I realize that sounds hostile. I didn't intend for it to sound that way, but I have started to resent the idea of having to hold your hand through the experience of reading my work. I understand issues. I get them. Writing is supposed to reflect them like a mirror. Art itself is supposed to cause a reaction, sometimes unpleasant, to the world around you. In my opinion, my generation is so busy trying to avoid triggering events that we forget how to be truly moved by anything. My advice is to take some pills, calm the hell down, and enjoy the ride. The things that you consider triggers shan’t be going away, and you can’t always prepare for them. If life is really so upsetting that you need to be warned that it’s still happening around you, maybe you should retire from the internet. And reading. And movies. And social interaction. And life. I am no longer censoring myself, putting up trigger warnings, or in any way indicating to my reader what’s going to happen at the end just because it might cause some particularly unstable person to freak out. I refuse. This is art, not therapy. I am an artist. I am not here to smooth the world over for you.
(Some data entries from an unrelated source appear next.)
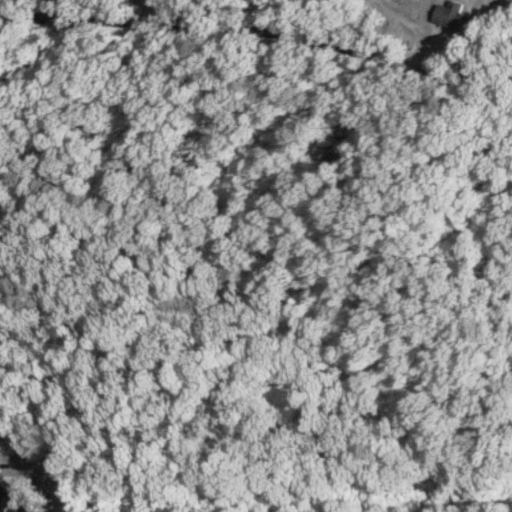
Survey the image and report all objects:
building: (451, 15)
road: (439, 28)
road: (271, 38)
road: (237, 300)
building: (6, 498)
building: (20, 510)
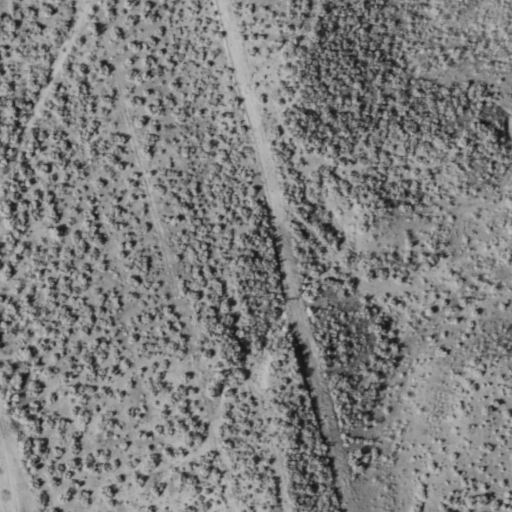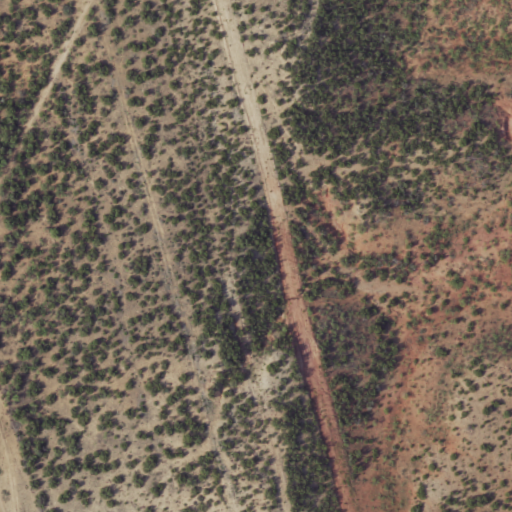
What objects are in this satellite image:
road: (42, 87)
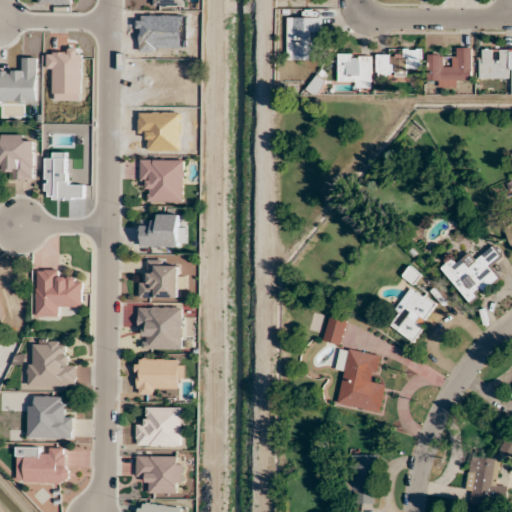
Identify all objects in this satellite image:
road: (509, 10)
road: (56, 18)
road: (431, 19)
building: (305, 38)
building: (398, 62)
building: (495, 63)
building: (451, 67)
building: (354, 70)
building: (66, 74)
building: (17, 155)
building: (164, 179)
road: (64, 223)
building: (162, 231)
building: (510, 235)
road: (108, 256)
building: (473, 273)
building: (412, 275)
building: (162, 280)
building: (56, 292)
building: (3, 294)
building: (412, 314)
building: (161, 327)
building: (335, 330)
building: (51, 366)
building: (157, 374)
building: (362, 381)
building: (511, 393)
road: (442, 407)
building: (49, 419)
building: (161, 427)
building: (508, 445)
building: (43, 467)
building: (362, 477)
building: (485, 481)
road: (16, 494)
building: (161, 508)
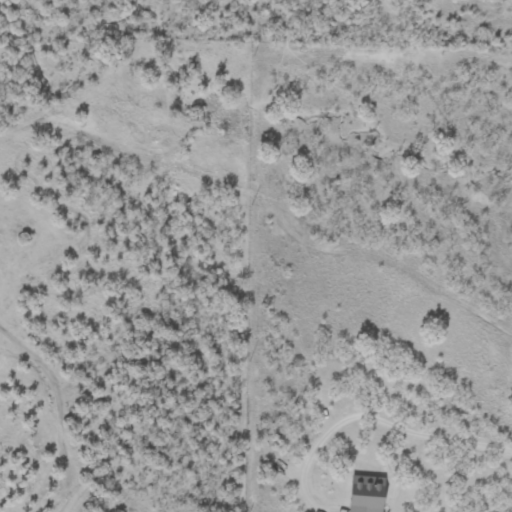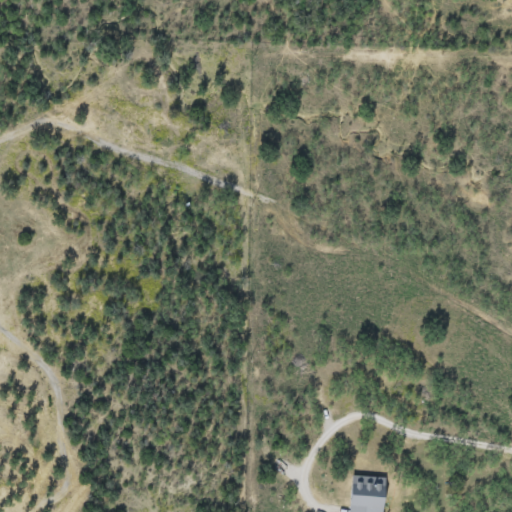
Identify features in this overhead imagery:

Expect changes. You can accept them, or you can leave. I'm not doing this anymore. I may continue my spiral in person, but writing is my one safe place, and you will not make me put up warning signs because something makes you uncomfortable. These are my stories, and you've invited yourself into them. You wouldn't go into someone's house and insist on warnings that some of the carpets are green, and you'll not be doing something similar in the only safe place I have left to express myself. Fuck your triggers. Grow a spine or stop reading altogether, because there's a whole world of literature out there with triggering scenes. Art is what it is, and I'd rather create art that stays true to life than make sure your stupid fucking life stays free of irritants. Veto. Absolutely not.